Dr. Tammisetti also noted the role of mp-MR in imaging strategies for different types of recurrences. For instance, dynamic contrast-enhanced (DCE) MR is effective in helping detect small-sized prostate cancer recurrence after radical prostactectomy, while a combination of DCE-MR and diffusion-weighted imaging (DWI) is highly efficient after external-beam radiation therapy. Some research points to a complementary role for the two approaches. “The key challenge with a PSA rise is distinguishing a local recurrence from metastatic disease,” Dr. Tammisetti said.
In addition to aiding in the identification of local recurrence, prostate mp-MR provides more accurate information on the extent of the tumor, which is useful when choosing a second-line treatment such as cryoablation or androgen deprivation therapy.
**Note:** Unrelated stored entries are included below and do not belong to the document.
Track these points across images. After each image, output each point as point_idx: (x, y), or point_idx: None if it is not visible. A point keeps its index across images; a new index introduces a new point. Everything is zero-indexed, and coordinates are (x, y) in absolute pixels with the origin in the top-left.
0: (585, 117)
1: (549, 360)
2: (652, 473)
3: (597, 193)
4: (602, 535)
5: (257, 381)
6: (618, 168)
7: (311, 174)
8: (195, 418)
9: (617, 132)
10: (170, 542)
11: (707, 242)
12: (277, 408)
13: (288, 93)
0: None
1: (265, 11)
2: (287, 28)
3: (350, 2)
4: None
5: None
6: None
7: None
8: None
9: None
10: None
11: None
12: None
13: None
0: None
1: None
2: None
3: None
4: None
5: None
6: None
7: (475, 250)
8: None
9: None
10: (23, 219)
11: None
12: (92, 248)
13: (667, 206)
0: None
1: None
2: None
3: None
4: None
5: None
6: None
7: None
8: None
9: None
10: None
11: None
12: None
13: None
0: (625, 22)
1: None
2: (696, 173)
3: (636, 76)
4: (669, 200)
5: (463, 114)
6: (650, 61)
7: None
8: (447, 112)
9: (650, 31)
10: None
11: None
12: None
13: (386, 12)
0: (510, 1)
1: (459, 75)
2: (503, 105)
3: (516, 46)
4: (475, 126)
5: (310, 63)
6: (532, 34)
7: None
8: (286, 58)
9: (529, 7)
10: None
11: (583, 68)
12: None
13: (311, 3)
After radiation therapy, mp-MR helps with accurate tumor localization, important in image-guided minimally invasive therapy or image-guided biopsy. It is also effective for guiding biopsies.
Dr. Tammisetti suggested that the most optimal use of mp-MR in patients with PSA relapse would be as a complement to PET with choline or other newer agents to measure specific changes in metabolic activity associated with cancer. While literature on choline PET is still evolving, it has already shown effectiveness at helping identify systemic disease, but it may not have as much spatial resolution as MR to detect smaller-sized local recurrence.
“In the future, we may see multiparametric MR integrated into the workup of recurrent cancer along with choline PET and other newer PET agents,” Dr. Tammisetti said.